A entrada da 3ª safra mantém elevada a oferta de feijão carioca e pressiona os preços no campo, segundo o Indicador de Preços Cepea/CNA no período de 9 a 16 de julho. No varejo, os valores ainda refletem os reajustes acumulados ao longo da 1ª e da 2ª safras. Já o feijão preto segue com mercado mais firme, sustentado pela menor produção e pelo fim da 2ª safra.

No feijão carioca peneira 12 ou nota 9,0, o avanço da colheita da 3ª safra ampliou a disponibilidade de lotes de melhor qualidade e reduziu o interesse dos compradores, diante da expectativa de entrada contínua de novos volumes. Ao mesmo tempo, as margens ainda favoráveis estimularam a venda dos estoques disponíveis pelos produtores, intensificando a pressão sobre as cotações.

Todas as regiões acompanhadas registraram queda nos preços desse padrão de grão. Os maiores recuos ocorreram no Centro-Noroeste Goiano e no Noroeste de Minas, próximos de 10%. No Triângulo Mineiro/Alto Paranaíba, a baixa foi de 6,38%.
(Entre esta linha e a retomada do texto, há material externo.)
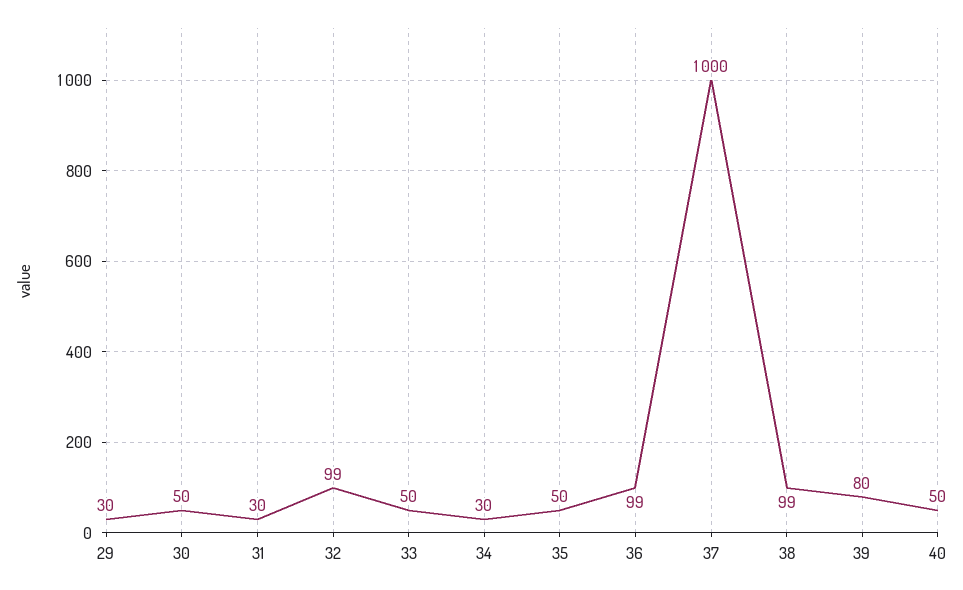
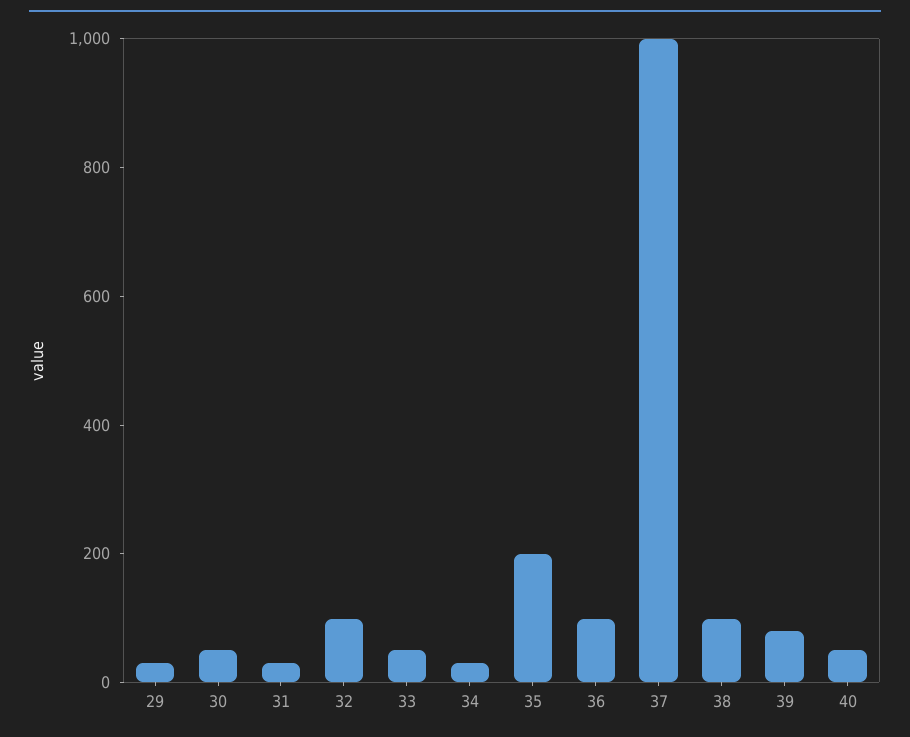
35: 50 -> 200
Nos lotes intermediários, de notas 8,0 e 8,5, a desvalorização do feijão de maior qualidade reduziu a competitividade e ampliou a pressão sobre os preços na maior parte das regiões. A exceção foi Belo Horizonte (MG), onde houve alta de 0,95%, sustentada pela absorção de lotes nota 8,5 pela indústria. Na metade sul do Paraná, a queda chegou a 11,02%. Em Sorriso (MT), os preços recuaram 0,82%.
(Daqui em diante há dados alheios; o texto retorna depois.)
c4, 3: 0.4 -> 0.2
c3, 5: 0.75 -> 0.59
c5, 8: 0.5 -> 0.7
No feijão preto tipo 1, o mercado permaneceu firme, sustentado pela menor oferta nacional e pelo encerramento da 2ª safra no Paraná. A colheita no estado atingiu 99% da área até 13 de julho. Com a disponibilidade reduzida, produtores seguem retendo lotes de melhor qualidade. Na semana, o Oeste Catarinense registrou alta de 3,39% e a metade sul do Paraná, de 0,78%. Em Curitiba (PR), porém, houve recuo de 1,65%, com demanda moderada e estoques abastecidos.

O relatório de julho da Companhia Nacional de Abastecimento (Conab) reforçou esse quadro ao reduzir em 7,3% a estimativa da produção de feijão preto em relação ao levantamento anterior. Para a safra 2025/26, a produção foi estimada em 469,5 mil toneladas, volume 42,1% inferior ao da temporada passada, em razão da redução da área cultivada e das perdas climáticas no Paraná.

Segundo o Cepea/CNA, o avanço da colheita da 3ª safra deve manter a pressão sobre os preços do feijão carioca, enquanto o mercado de feijão preto segue sustentado pela menor disponibilidade do grão.